Nos últimos dias, o Brasil descobriu que não basta o álcool já ser uma droga mortal por si só — agora ainda temos uma versão turbinada com metanol. Gente ficando cega, morrendo, enchendo hospitais. Tragédia anunciada, mas tratada como acidente de percurso.
Curioso como a comoção é seletiva. A mesma sociedade que bate palma para tentativa de execução de gente por SUPOSTAMENTE estar com um baseado no bolso é a que entorna litros e litros de uma das substâncias mais destrutivas que existem. E faz isso com orgulho, na mesa do almoço de família, com direito a brinde.
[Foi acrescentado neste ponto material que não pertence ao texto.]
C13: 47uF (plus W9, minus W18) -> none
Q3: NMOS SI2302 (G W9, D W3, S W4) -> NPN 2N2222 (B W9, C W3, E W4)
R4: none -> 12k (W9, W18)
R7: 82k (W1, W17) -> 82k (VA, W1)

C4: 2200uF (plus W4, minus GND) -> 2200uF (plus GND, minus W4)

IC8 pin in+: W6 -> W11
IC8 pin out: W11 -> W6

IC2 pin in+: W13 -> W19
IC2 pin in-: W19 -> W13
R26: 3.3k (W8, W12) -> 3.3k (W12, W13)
Os números são implacáveis, mas ninguém gosta de falar deles: são milhões de mortes anuais no mundo atribuídas ao álcool. Aqui no Brasil, mais da metade dos acidentes de trânsito fatais têm ele como protagonista. Sem contar o papel óbvio na violência doméstica e nas doenças que abarrotam hospitais. Mas vá falar em proibir a cervejinha do fim de semana pra ver o escândalo…
A hipocrisia é tamanha que vale descrever a cena: no Distrito Federal, em qualquer cidade do entorno, sempre tem ao menos uma distribuidora de bebidas e uma igreja evangélica por perto. Aqui do lado de casa, num cruzamento, três das quatro esquinas são de distribuidora. Andando mais um pouco, três igrejas enfileiradas. É o retrato do Brasil: álcool como religião oficial, e igreja pra abençoar o fígado.
E a política? Nunca houve discussão honesta sobre drogas no país. Nunca. O que temos é um bando de carreiristas que vive de surfar em polêmica e levantar bandeira moralista. Contra o álcool ninguém mexe — lobby é grande demais. Contra drogas historicamente estigmatizadas, aí sim, discurso inflamado, dedo em riste e promessa de “lei mais dura”. É mais fácil bater em cachorro morto.
Enquanto isso, seguimos contando corpos e fingindo que a culpa é do azar ou da garrafa falsificada da esquina. O problema não é o metanol. O problema é o Brasil beber a hipocrisia até a última dose.